### [To do]
Please return the listing below word for word, keeping every line as it stands, and leave out the pictures.

[[ Records provided, beginning ]]

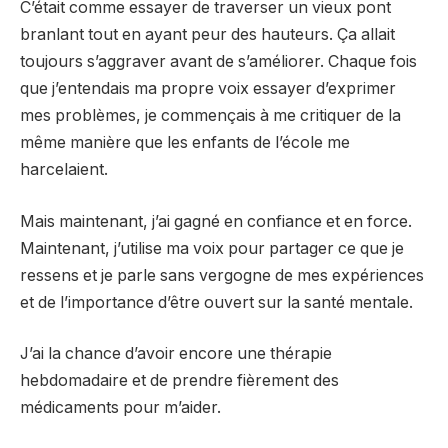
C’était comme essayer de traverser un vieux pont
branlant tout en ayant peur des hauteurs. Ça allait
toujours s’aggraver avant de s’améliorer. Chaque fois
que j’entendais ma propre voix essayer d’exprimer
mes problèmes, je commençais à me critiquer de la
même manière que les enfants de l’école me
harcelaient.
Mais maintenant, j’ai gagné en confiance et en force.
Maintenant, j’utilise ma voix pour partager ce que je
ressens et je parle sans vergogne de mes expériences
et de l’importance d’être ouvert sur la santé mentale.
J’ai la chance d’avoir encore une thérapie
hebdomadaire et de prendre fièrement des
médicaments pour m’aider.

[[ Records provided, end ]]

### [Exercise solution]
C’était comme essayer de traverser un vieux pont
branlant tout en ayant peur des hauteurs. Ça allait
toujours s’aggraver avant de s’améliorer. Chaque fois
que j’entendais ma propre voix essayer d’exprimer
mes problèmes, je commençais à me critiquer de la
même manière que les enfants de l’école me
harcelaient.
Mais maintenant, j’ai gagné en confiance et en force.
Maintenant, j’utilise ma voix pour partager ce que je
ressens et je parle sans vergogne de mes expériences
et de l’importance d’être ouvert sur la santé mentale.
J’ai la chance d’avoir encore une thérapie
hebdomadaire et de prendre fièrement des
médicaments pour m’aider.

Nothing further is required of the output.